On top of all that, you'd have to get a systems integrator in and pay them a fortune to integrate everything. You'd be left with a teetering house of cards that you daren’t touch. Upgrades to any of the components would be a nightmare, change something and you'd have to get the systems integrators in again, driving yet more cost and complexity.

Any changes to the system, adding new agents, changing call plans, all had to be done by the men in white coats in the IT / telecoms department and took ages to get through change control and action.

All this meant that good call centre technology was only available to the largest companies with the deepest pockets. Everything was fundamentally broken and we wanted to fix it.

We saw the way out of this morass was to embrace open standards and move the intelligence from the customer’s premises and into the network.

I'd known Richard Pickering from years before and he invited me onto the CTI technical committee of the IN (Intelligent Network) Forum. The goal was to fix the problem by establishing open standards in the heart of the PSTN and making the capabilities of the best call centres available to everyone. However vested interests won, we could get no agreement from the big manufacturers as they were happy with the status quo.

In 2000, Richard returned to the UK, having done well from the Genesys IPO (he was one of the company’s first employees having recognised the value of CTI early on) and the time was right for both of us to attempt something new.

We both felt strongly that the future of contact centre technology was to take the technology from the customer premise and put it in the network (the term Cloud not having been introduced then). We had thought this through regularly and it had become self-evident.

We knew that we had to:

1. Make it available to any company, of any size

2. Make sure we fully integrated all the functions of the call centre – with no system integration.

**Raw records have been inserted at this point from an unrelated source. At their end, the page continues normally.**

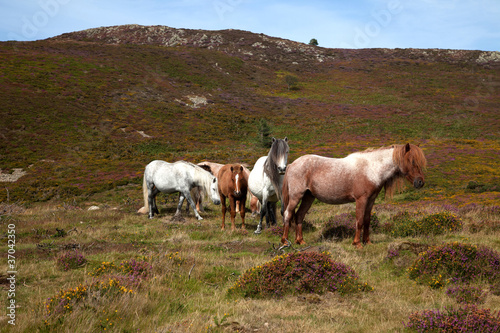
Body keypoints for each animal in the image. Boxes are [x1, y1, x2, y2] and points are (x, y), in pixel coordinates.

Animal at [282, 142, 426, 246]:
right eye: (412, 161)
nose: (420, 182)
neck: (371, 168)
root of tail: (292, 164)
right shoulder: (361, 199)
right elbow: (359, 220)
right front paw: (357, 243)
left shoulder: (371, 200)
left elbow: (367, 220)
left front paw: (367, 242)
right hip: (296, 196)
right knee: (288, 214)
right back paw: (284, 241)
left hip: (308, 197)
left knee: (299, 215)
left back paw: (300, 241)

3. Make it easy to use, self-configurable and self-managed, which meant all the management had to be web-based

4. Ensure the deployment needed was as easy as possible, with no downloads and no firewall configuration

5. It had to be scalable – which meant that it had to be multi-tenant from the first day

6. It had to be based on open standards, allowing us to move quickly and allowing us to integrate new components and technologies easily

We had the technical know-how to build this, having designed, developed and managed similar systems before. We had the resources and we had the vision.

We knew then that someday all contact centres would be run using technology like this.